MitoRPF, matched RNAseq and data analysis were performed as previously described31. Briefly, human and mouse cell lysates were prepared and mixed in a 95:5 ratio of human to mouse. For mitoRPF, the combined lysates were subjected to RNaseI treatment and fractionated across a linear sucrose gradient. Sequencing libraries were prepared from the monosome fraction after phenol–chloroform extraction. For RNAseq, RNA was extracted from the undigested combined lysate and fragmented by alkaline hydrolysis and sequencing libraries were prepared. Reads were cleaned of adaptors and filtered of rRNA fragments, and PCR duplicates were removed. Read counts were summed across features (coding sequences) using Rsubread feature Counts80 and then normalized by feature length and mouse spike-in read counts. TE was calculated by dividing spike-in normalized mitoRPF reads per kilobase by spike-in normalized RNAseq reads per kilobase. Values are expressed as the log2 fold change in the LRPPRC-KO cells compared to the LRPPRC rescue cells. MitoRPF and RNAseq data for LRPPRC-KO and LRPPRC reconstituted cell lines were deposited to the Gene Expression Omnibus (GEO) under accession number GSE173283. MitoRPF and RNAseq data for the LSFC reconstituted cell line are deposited to the GEO under accession number GSE221586.

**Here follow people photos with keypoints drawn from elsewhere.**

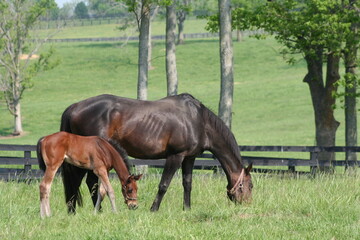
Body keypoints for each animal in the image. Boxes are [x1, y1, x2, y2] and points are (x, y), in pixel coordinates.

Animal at [59, 94, 253, 212]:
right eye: (250, 186)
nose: (248, 205)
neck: (198, 120)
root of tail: (75, 107)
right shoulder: (175, 156)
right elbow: (164, 185)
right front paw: (153, 209)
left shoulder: (189, 157)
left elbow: (187, 183)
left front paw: (187, 209)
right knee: (86, 181)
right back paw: (94, 210)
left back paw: (77, 210)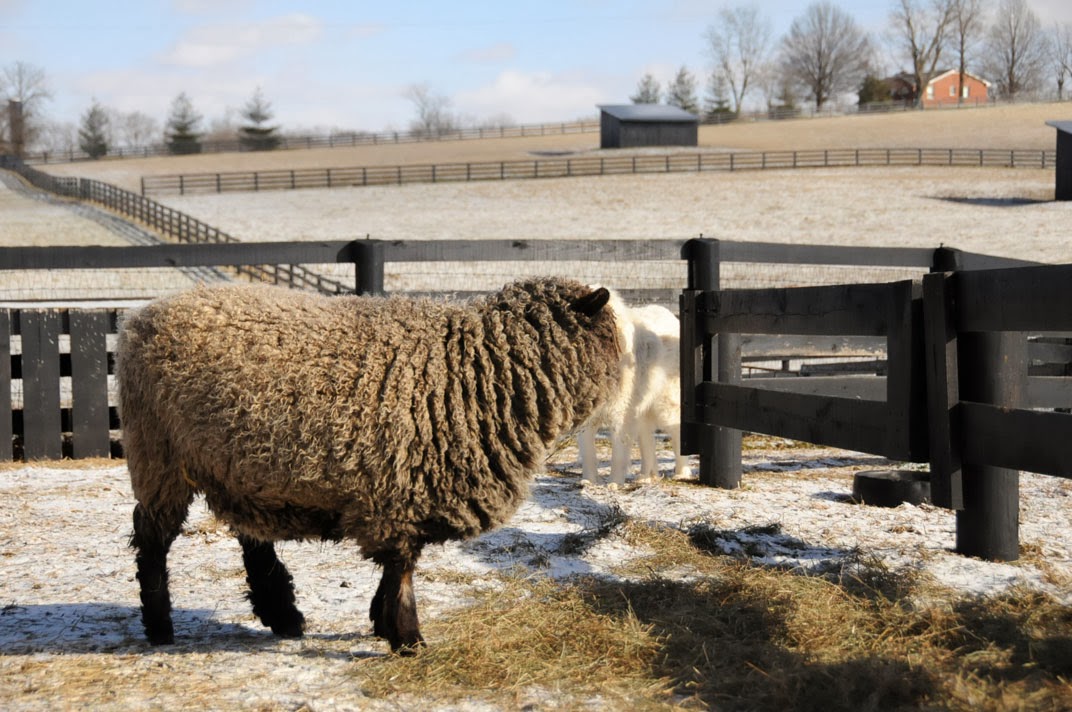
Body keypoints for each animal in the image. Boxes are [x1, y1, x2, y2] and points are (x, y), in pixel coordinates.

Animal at [116, 277, 620, 654]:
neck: (476, 371)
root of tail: (139, 318)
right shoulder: (398, 488)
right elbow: (402, 568)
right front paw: (407, 638)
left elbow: (396, 569)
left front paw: (384, 623)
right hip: (158, 454)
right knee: (153, 540)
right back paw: (160, 626)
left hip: (240, 462)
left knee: (251, 535)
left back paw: (282, 614)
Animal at [577, 293, 690, 486]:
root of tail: (671, 317)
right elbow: (588, 450)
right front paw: (589, 481)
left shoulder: (621, 415)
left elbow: (618, 452)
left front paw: (614, 483)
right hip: (642, 411)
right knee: (648, 441)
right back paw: (646, 476)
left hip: (666, 407)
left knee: (677, 434)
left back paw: (682, 473)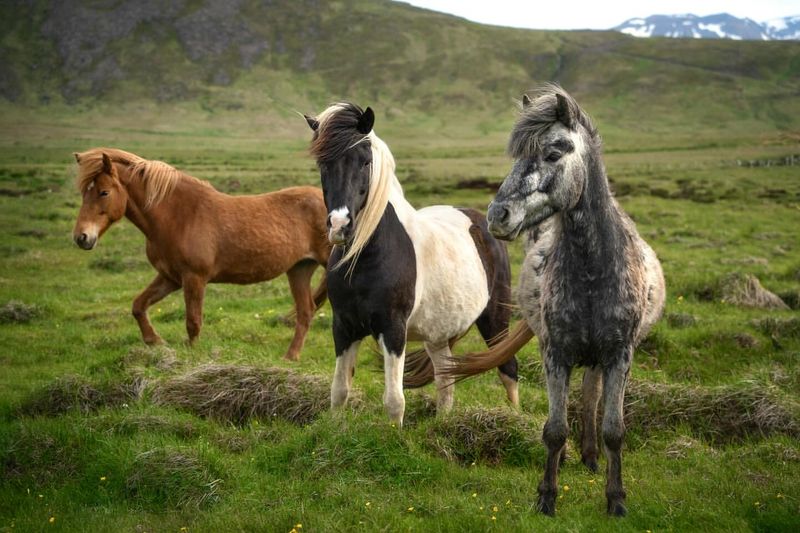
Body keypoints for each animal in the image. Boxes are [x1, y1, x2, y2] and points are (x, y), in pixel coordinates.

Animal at [71, 148, 328, 360]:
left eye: (104, 192)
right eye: (84, 192)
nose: (81, 237)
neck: (180, 216)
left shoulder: (194, 278)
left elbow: (193, 322)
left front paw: (194, 355)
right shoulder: (170, 277)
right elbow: (138, 306)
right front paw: (155, 341)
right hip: (299, 269)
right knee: (306, 312)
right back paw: (290, 357)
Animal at [304, 104, 520, 426]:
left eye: (365, 162)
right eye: (323, 164)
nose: (340, 226)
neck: (365, 257)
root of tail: (482, 222)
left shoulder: (393, 329)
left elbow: (394, 400)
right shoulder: (343, 326)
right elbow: (339, 391)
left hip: (495, 319)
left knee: (508, 369)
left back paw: (518, 420)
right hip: (438, 333)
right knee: (445, 379)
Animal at [446, 86, 664, 516]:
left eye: (552, 153)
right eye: (516, 155)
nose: (498, 215)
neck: (593, 273)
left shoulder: (619, 355)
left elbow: (615, 429)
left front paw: (616, 499)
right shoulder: (556, 352)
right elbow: (554, 428)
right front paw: (547, 495)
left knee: (592, 396)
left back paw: (592, 457)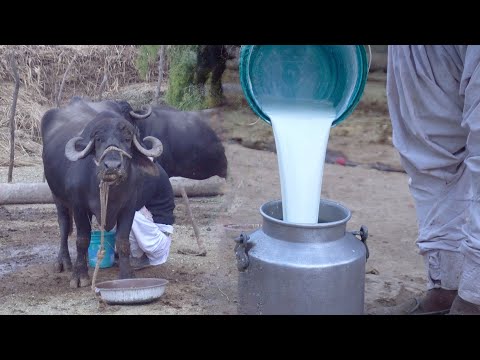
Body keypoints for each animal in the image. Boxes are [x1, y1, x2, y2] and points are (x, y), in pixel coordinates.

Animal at [41, 97, 162, 288]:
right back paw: (64, 262)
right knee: (64, 224)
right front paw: (79, 276)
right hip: (57, 196)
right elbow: (82, 239)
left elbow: (122, 241)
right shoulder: (79, 207)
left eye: (127, 138)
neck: (111, 191)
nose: (112, 166)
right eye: (98, 139)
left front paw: (127, 275)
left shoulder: (129, 207)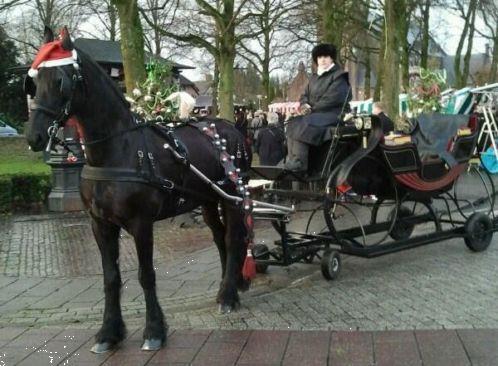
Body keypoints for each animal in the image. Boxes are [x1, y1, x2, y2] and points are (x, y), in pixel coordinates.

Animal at [25, 27, 251, 354]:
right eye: (33, 80)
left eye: (60, 80)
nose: (34, 136)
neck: (117, 151)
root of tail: (231, 128)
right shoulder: (100, 224)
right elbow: (111, 277)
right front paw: (109, 332)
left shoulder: (141, 222)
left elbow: (146, 275)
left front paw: (154, 330)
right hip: (209, 200)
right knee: (220, 237)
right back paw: (226, 287)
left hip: (232, 197)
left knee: (233, 239)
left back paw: (230, 296)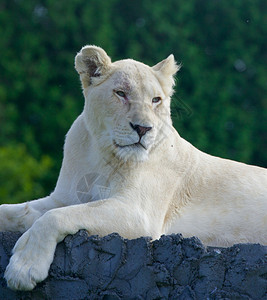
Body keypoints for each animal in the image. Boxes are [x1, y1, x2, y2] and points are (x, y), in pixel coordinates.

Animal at [1, 45, 267, 290]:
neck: (101, 154)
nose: (143, 128)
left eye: (156, 100)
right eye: (121, 93)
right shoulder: (63, 197)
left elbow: (55, 217)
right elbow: (19, 211)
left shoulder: (139, 214)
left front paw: (24, 268)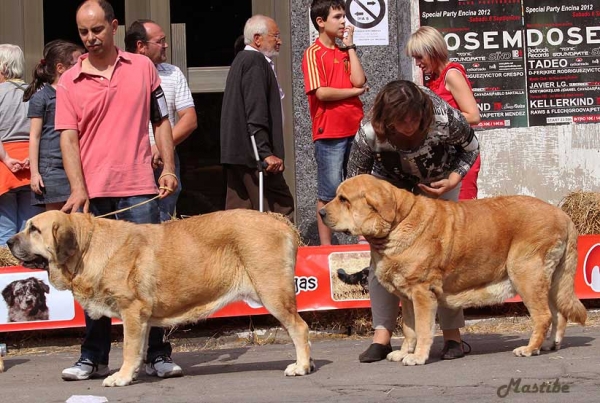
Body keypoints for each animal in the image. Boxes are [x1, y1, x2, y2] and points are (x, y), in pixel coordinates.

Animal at [7, 210, 314, 386]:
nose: (9, 241)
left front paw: (120, 378)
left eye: (34, 229)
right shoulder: (141, 318)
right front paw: (131, 374)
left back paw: (300, 366)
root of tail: (282, 222)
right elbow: (138, 349)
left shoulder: (132, 311)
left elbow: (129, 348)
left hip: (272, 291)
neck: (87, 247)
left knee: (299, 328)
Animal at [322, 175, 588, 368]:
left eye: (344, 199)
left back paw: (530, 349)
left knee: (543, 316)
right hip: (551, 280)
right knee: (558, 314)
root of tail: (564, 216)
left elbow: (423, 329)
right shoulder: (406, 298)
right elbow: (409, 329)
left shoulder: (422, 294)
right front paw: (403, 352)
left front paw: (417, 357)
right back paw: (549, 345)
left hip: (526, 275)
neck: (398, 222)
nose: (321, 212)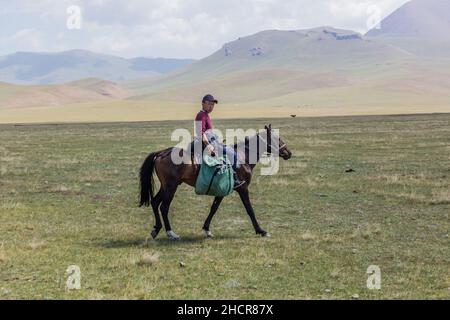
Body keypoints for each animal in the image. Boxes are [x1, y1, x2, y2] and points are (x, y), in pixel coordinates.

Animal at [138, 125, 292, 240]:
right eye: (277, 138)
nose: (289, 153)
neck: (244, 157)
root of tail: (160, 153)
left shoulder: (223, 189)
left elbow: (214, 208)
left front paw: (207, 229)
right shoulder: (242, 188)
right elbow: (249, 209)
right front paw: (261, 230)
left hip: (165, 186)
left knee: (155, 202)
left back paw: (156, 229)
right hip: (171, 186)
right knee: (164, 207)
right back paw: (171, 233)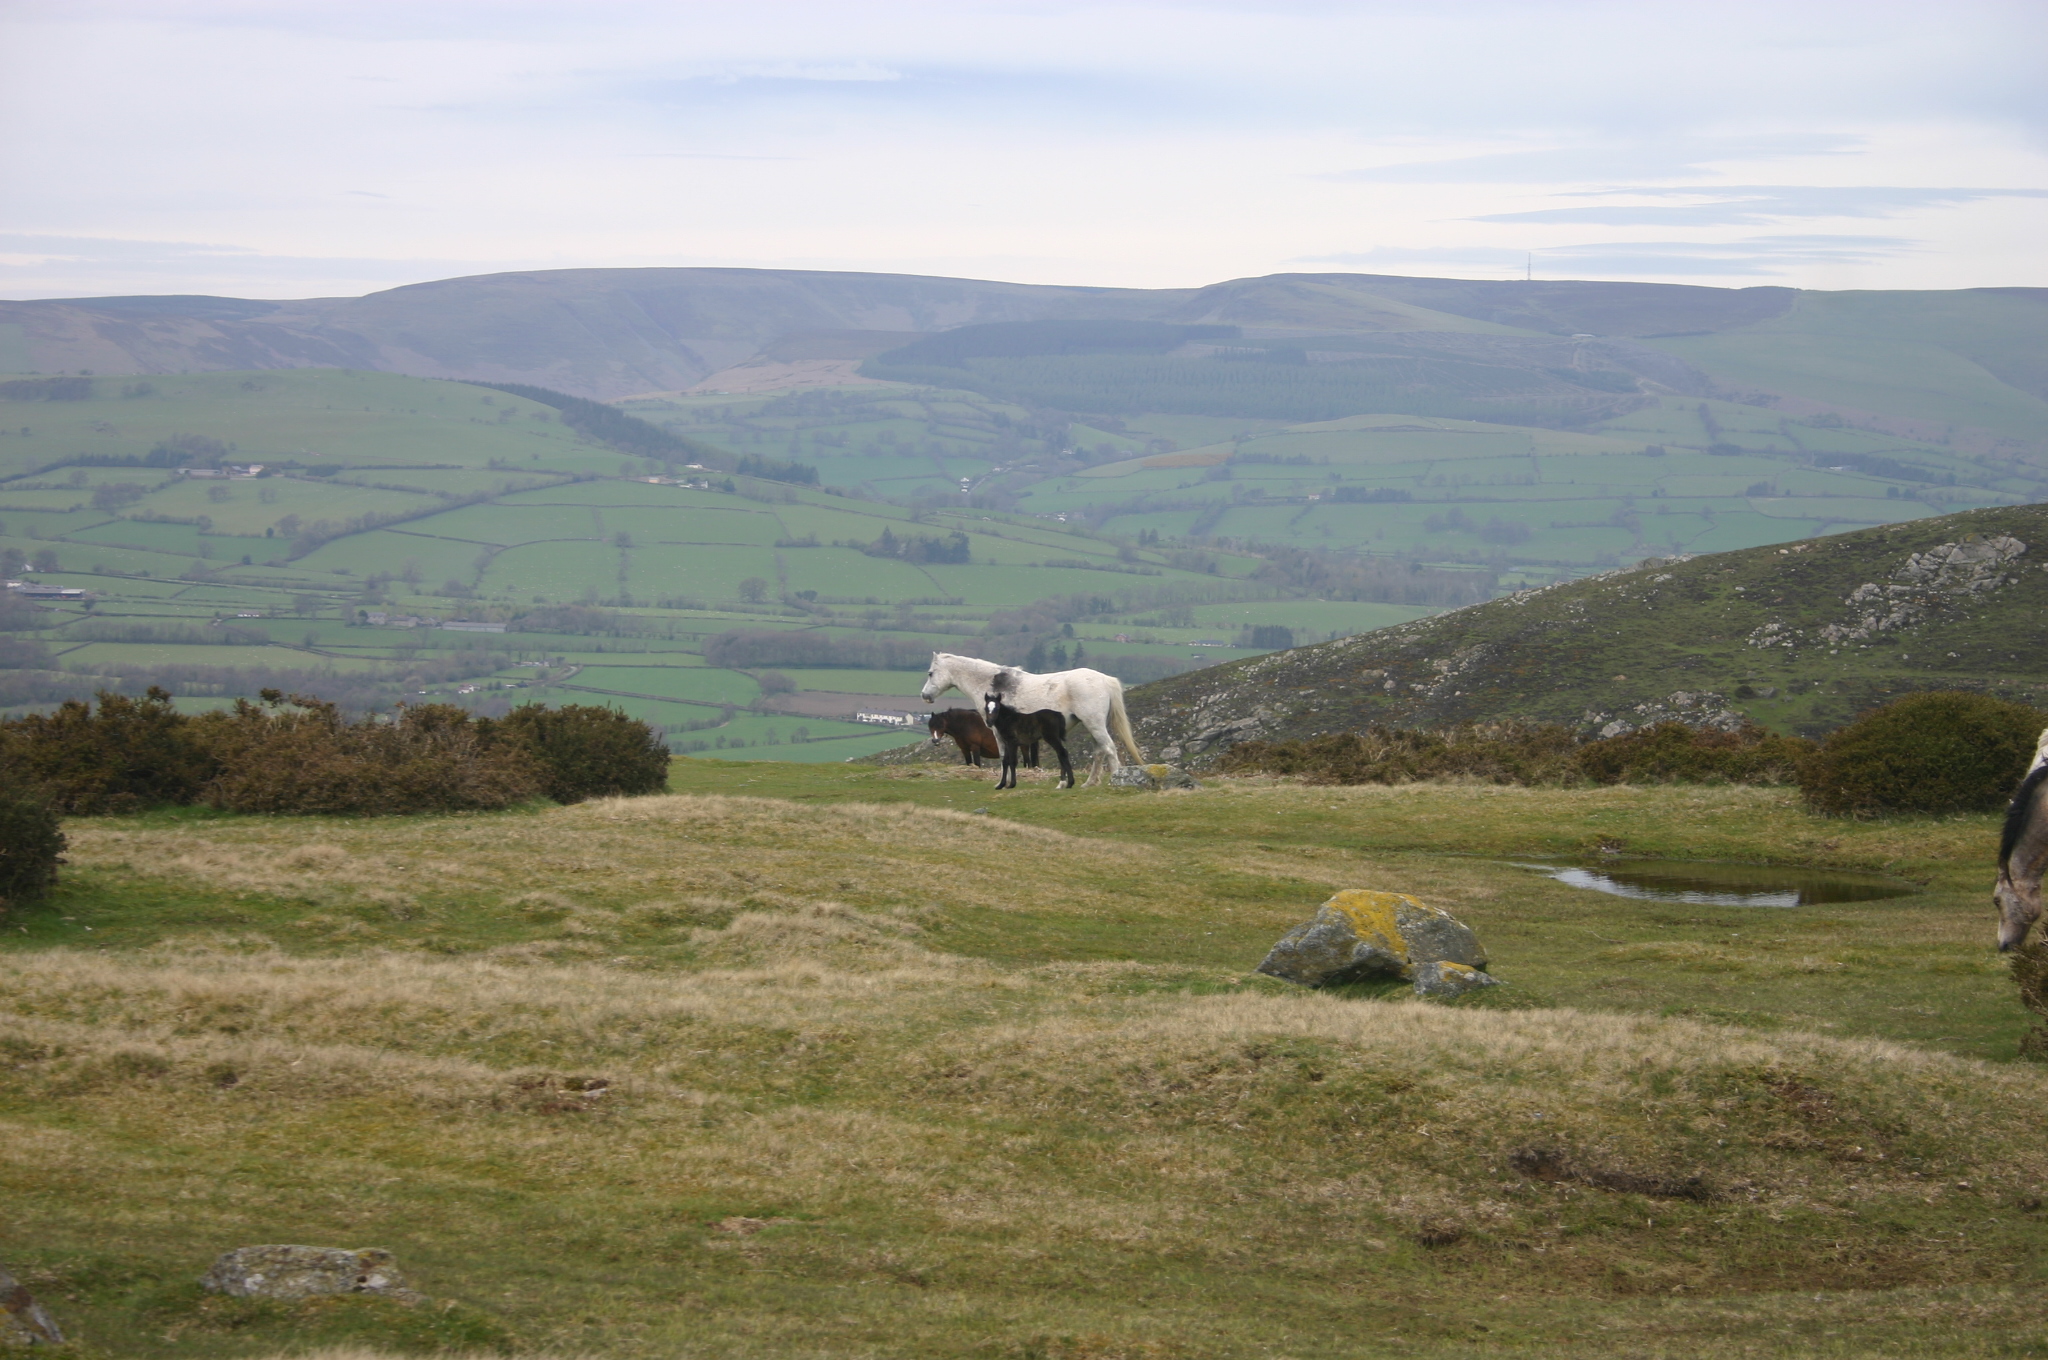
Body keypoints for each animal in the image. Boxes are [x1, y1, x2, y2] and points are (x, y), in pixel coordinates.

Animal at [921, 651, 1146, 782]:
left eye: (930, 673)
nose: (925, 695)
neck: (993, 688)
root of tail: (1105, 679)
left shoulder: (1000, 733)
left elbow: (1005, 757)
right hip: (1092, 726)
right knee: (1100, 752)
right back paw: (1089, 783)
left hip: (1095, 725)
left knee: (1109, 749)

The mitoRPF length distribution was determined from mitochondrial mRNA aligned reads. First, soft-clipped bases were removed using jvarkit81 and then the frequency for each length was output using SAMtools stats82.

Reporting summary

Further information on research design is available in the Nature Portfolio Reporting Summary linked to this article.